Catalysts in the Cataclysm
By Tom Wachunas
“We did not call it propaganda, for that
word, in German hands, had come to be associated with deceit and corruption.”
―George Creel
EXHIBIT: Stark County in the Great War - Commemorating the centennial of America's
involvement in World War I, featuring artifacts from the permanent collection,
and community members, celebrating those who served from Stark County, Ohio. / at Massillon Museum, THROUGH NOVEMBER 12, 2017 / 121 Lincoln Way East, downtown Massillon, Ohio
With this exhibit,
the Massillon Museum lives up to its mission of sustaining a place “Where Art
& History Come Together” in a remarkably comprehensive and reverential
manner. Here’s a link to Gary Brown’s excellent Repository look at the overall
scope of the exhibit:
In addition to the many photographs and
artifacts on display, including a superbly composed video documentary produced
by Massillon Museum – “Massillon in the Great War: Voices from the Archives” (Massillon
Museum web link posted above) – an especially fascinating art element here is
the selection of lithographic posters, produced for the Committee on Public
Information, established by President Woodrow Wilson in April, 1917, and overseen
by American propagandist George Creel. In the course of two years, painters and
illustrators created some 1,400 propaganda posters and pamphlets used to encourage
or arguably scare American citizens into either serving as soldiers, or contributing
to the war effort in a variety of other ways. The mass dissemination of such
printed materials was an urgent matter of enlisting public support for America’s
entry into the war, and as such an aggressive appeal for loyalty, solidarity,
and duty.
Speaking of being
scared, I included the first image at the top of this post – which is NOT part
of the Massillon Museum exhibit – simply to get your attention…to condition and
manipulate your thinking… to win you over to an idea.
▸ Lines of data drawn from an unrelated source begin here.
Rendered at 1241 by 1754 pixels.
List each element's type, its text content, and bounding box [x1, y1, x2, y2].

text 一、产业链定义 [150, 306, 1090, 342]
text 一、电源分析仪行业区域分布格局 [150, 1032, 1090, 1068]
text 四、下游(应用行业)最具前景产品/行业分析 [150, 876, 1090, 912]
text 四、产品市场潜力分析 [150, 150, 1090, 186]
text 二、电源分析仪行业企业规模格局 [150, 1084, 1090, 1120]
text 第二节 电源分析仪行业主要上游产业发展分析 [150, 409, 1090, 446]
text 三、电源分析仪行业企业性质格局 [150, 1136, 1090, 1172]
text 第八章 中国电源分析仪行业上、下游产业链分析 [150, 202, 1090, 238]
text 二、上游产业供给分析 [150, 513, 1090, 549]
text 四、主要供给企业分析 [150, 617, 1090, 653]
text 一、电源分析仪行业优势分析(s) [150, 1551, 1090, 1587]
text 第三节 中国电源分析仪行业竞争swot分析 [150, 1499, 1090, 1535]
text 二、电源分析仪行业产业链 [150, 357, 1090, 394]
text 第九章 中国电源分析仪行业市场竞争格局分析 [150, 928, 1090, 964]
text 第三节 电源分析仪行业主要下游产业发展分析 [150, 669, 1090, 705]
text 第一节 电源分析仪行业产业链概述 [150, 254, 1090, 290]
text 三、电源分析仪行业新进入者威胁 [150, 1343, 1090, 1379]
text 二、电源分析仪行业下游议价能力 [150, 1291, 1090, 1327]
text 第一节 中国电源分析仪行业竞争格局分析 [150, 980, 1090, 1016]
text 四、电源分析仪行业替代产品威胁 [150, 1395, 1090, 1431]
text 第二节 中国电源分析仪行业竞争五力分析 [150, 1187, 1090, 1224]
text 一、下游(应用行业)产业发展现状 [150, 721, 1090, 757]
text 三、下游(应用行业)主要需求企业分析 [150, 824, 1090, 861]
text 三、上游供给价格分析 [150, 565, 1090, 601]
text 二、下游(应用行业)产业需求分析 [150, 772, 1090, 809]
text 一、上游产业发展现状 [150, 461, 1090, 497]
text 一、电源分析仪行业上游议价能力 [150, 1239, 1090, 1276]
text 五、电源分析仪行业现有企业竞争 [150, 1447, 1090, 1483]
That is, after all, the raison d'être of propaganda. This
particular poster from 1917 – “Destroy This Mad Brute” - was a U.S. adaptation
of an earlier British design. Notice the distressed, half-naked woman clutched
by the helmeted, drooling ape as he stomps on to the shore of America. She’s a
symbol of Liberty, and the rendering of her form recalls 19th
century paintings in the Neoclassical and Romanticism styles. A similar treatment
of Lady Liberty can be seen in some of the posters on view in this exhibit,
though perhaps not quite as startling.
Still, the posters
here are surely arresting enough, designed as they were to sell an agenda,
color public perception, and command a specific response. When I think about
how freely the term propaganda is
applied to this form of illustrative art, George Creel’s words quoted at the
top of this post are somewhat curious. Certainly by the 20th
century, the term had already taken on negative connotations (well-earned,
thanks to politics), long before Germany’s use of it. More than ever before,
though, the term is widely considered pejorative in nature – as if to say all propaganda is inherently deceitful
and corrupt.
But actually, the
term, from the Latin propagare, simply
means to propagate, to spread, and originally referred only to the practice of
spreading the Catholic religion to non-Catholics in the 17th
century. These days, assessing and validating the motives, methods, and truths
behind any sort of ideological spreading is another matter altogether, and an
increasingly difficult one at that.
While the posters
in this exhibit certainly have an old-school patina about them – a sort of dark
naïveté - they remind me nonetheless of the powerful effectiveness of linking
evocative images with all manner of slogans, mottos, and dictums designed to
inspire, inoculate, or incite public response. The big difference between the
practice of propaganda in 1917 and today is the method of delivery. We’re no
longer so beholden to mass printings of artful graphics to deliver our
catalysts for action, our rallying cries to judge, confront, fight, rebel, or
destroy. Now we can cloud them, so to speak, via the Internet, sending them
aloft into the forbiding fog of societal angst.
So when it comes
to addressing matters of war in our current global age – an age heavily
entrenched in its own moral bankruptcy and political depravity – we’ve made
significant strides in advancing our agendas, virtually assuring them instant
worldwide visibility. That said, there are many times when I fantasize being an
interstellar researcher, sent by my otherwordly employer to observe and
evaluate life on Earth. I scour the Internet, learning the history of humanity’s
hate affair with itself. Sufficiently overwhelmed, I report back to my employer
only my utter astonishment that there are any humans left at all on this
planet, adding, “Lord, I hope they feel blessed.”